Mapa rynku
Mocno czerwony początek piątkowej sesji w Warszawie. O godzinie 10:03 indeks WIG20 spadał o 1,85 proc. do 2.586 pkt., WIG o 1,77 proc. do 92.805 pkt., mWIG40 o 1,55 proc. do 7.042 pkt., a sWIG80 o 1,29 proc. do 2.600 pkt. To nie jest wyjątek. W równie słabych nastrojach zakończył się dziś handel na azjatyckich giełdach. Od spadków dzień rozpoczęła również większość europejskich indeksów.

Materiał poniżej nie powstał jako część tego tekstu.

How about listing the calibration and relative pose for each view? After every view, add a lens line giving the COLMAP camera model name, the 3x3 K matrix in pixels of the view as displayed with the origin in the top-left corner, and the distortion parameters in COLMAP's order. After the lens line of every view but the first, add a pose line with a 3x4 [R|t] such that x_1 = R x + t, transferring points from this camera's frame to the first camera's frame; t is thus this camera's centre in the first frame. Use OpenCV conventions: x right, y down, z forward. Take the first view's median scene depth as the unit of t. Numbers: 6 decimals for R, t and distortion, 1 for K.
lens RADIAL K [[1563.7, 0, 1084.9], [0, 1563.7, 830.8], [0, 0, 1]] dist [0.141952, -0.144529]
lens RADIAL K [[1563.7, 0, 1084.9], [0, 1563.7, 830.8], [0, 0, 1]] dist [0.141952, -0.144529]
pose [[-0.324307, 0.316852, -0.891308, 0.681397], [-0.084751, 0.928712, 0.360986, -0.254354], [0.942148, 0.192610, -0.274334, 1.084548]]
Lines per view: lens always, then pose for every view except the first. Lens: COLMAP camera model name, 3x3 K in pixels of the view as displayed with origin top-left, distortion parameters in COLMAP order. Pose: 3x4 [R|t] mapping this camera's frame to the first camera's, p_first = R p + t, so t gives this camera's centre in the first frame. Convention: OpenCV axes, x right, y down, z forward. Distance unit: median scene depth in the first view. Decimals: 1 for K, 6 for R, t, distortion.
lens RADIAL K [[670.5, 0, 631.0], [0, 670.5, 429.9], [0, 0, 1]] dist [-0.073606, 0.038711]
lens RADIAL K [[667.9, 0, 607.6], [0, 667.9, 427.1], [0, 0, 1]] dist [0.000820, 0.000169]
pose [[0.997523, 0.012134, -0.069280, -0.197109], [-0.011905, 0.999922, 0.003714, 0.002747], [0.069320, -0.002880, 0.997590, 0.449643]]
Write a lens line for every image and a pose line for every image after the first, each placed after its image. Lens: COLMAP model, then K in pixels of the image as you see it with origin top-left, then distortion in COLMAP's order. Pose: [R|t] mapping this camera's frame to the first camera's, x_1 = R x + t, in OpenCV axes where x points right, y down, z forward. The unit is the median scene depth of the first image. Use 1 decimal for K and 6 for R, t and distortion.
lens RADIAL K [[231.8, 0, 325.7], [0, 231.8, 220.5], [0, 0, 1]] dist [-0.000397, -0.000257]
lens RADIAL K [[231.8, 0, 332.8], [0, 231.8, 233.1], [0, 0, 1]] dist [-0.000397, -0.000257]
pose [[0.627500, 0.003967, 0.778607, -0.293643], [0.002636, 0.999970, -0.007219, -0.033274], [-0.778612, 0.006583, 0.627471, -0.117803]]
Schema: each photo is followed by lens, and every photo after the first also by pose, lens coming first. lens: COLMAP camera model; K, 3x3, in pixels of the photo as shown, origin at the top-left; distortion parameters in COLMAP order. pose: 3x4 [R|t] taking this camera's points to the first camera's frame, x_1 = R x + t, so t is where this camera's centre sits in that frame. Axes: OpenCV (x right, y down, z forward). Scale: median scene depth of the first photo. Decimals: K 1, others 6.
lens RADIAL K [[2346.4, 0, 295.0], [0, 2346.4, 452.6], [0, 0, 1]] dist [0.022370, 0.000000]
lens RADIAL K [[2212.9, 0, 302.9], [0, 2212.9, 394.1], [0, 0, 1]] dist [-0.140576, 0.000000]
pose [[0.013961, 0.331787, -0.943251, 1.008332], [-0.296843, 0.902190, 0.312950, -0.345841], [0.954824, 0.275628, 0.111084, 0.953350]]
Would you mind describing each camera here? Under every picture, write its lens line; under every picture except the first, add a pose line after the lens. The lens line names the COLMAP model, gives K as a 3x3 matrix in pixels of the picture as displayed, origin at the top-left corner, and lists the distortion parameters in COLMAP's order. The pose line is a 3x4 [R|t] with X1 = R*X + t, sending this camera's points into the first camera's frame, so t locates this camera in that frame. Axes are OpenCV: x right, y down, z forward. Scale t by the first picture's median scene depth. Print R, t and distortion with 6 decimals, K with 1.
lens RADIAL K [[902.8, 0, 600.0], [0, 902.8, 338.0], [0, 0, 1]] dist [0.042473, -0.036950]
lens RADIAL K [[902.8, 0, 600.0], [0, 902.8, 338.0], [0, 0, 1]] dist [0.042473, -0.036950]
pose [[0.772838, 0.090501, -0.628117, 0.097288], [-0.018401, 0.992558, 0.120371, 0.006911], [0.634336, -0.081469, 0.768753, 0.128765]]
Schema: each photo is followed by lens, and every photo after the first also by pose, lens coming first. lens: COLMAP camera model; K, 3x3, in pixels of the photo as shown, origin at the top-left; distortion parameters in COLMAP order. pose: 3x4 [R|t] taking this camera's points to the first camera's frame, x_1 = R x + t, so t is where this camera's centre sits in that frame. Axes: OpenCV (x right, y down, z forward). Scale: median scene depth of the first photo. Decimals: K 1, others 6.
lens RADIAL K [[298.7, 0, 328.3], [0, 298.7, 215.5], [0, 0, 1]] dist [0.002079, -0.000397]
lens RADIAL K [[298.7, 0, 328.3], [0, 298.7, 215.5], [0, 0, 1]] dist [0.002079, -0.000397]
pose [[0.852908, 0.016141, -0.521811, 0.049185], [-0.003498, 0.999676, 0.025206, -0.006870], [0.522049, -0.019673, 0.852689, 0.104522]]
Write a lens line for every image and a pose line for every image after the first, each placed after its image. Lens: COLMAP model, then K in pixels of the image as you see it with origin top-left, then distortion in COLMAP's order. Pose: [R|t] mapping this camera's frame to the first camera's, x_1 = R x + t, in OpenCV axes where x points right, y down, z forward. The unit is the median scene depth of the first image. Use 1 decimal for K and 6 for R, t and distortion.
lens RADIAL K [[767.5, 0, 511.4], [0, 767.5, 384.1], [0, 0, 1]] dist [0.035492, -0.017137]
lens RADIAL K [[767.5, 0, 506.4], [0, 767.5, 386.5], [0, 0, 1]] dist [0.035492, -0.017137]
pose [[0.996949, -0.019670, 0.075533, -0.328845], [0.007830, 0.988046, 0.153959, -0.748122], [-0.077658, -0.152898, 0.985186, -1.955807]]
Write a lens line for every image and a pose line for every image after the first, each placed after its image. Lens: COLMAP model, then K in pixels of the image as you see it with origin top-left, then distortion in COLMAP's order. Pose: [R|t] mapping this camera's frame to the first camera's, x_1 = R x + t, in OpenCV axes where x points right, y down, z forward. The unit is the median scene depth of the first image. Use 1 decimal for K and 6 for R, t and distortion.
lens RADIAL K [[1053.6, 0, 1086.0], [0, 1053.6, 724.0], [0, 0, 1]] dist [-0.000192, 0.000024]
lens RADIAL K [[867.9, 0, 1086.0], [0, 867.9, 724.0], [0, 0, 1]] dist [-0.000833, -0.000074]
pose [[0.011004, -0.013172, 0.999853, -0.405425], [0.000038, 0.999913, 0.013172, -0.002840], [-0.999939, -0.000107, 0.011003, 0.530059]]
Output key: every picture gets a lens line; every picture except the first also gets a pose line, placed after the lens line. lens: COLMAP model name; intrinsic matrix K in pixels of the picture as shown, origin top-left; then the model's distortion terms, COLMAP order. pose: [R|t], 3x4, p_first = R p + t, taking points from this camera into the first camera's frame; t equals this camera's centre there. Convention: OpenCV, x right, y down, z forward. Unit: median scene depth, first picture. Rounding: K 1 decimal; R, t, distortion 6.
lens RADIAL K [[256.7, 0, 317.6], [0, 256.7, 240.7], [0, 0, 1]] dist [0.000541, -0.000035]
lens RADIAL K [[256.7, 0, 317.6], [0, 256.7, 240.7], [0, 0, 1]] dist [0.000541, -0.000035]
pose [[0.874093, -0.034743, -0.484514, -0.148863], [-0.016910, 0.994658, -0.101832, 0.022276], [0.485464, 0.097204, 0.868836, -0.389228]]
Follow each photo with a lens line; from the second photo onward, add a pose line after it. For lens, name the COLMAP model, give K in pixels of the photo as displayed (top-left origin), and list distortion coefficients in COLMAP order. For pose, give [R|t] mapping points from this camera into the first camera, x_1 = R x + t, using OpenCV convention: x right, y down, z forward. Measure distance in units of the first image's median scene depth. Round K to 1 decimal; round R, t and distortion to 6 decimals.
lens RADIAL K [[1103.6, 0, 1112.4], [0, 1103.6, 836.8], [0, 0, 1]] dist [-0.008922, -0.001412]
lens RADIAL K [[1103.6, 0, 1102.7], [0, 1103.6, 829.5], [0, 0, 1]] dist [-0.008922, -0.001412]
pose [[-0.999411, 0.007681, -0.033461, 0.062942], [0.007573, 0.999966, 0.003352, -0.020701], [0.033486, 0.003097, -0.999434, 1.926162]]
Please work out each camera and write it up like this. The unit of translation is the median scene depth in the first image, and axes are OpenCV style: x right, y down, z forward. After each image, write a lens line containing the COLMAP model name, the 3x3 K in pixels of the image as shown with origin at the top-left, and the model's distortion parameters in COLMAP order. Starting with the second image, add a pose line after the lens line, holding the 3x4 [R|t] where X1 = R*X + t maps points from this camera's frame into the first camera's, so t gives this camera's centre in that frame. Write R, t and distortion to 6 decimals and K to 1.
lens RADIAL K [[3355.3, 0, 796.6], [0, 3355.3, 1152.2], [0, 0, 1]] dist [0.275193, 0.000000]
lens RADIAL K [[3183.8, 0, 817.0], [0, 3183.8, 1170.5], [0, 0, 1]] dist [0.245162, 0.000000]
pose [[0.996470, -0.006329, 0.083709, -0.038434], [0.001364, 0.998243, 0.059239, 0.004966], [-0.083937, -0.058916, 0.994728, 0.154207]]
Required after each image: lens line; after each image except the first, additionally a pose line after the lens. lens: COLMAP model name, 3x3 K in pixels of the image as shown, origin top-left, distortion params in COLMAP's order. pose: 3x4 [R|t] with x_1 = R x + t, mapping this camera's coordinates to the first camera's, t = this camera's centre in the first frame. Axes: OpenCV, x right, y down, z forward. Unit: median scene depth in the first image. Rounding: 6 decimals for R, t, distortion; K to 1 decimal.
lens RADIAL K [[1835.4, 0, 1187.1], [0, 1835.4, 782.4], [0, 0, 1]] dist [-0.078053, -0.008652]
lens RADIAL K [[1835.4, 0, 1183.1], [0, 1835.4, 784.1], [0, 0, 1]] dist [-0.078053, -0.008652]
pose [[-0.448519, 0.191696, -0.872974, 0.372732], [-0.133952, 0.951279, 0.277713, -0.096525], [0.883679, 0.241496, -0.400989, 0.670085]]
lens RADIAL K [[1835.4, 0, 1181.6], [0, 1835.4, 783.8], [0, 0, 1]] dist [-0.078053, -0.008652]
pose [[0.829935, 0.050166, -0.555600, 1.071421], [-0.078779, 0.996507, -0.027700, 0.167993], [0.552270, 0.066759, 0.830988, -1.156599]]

Trump wywołał armagedon na Wall Street
Głównym źródłem pogorszenia nastrojów na giełdzie w Warszawie i innych globalnych rynkach akcji jest środowa decyzja prezydenta Donalda Trumpa, który nałożył cła na towary importowane do USA. To wywołało obawy o spowolnienie gospodarcze, wyniki spółek, a w USA jeszcze o inflację. Ekonomiści banku JP Morgan wyliczają, że średnia podwyżka taryf celnych wyniosła 22 proc., co odpowiada najwyższej podwyżce podatków w USA od 1968 proc. W efekcie czego podwyższyli oni prawdopodobieństwo wystąpienia globalnej recesji do 60 proc. z wcześniej szacowanych 40 proc.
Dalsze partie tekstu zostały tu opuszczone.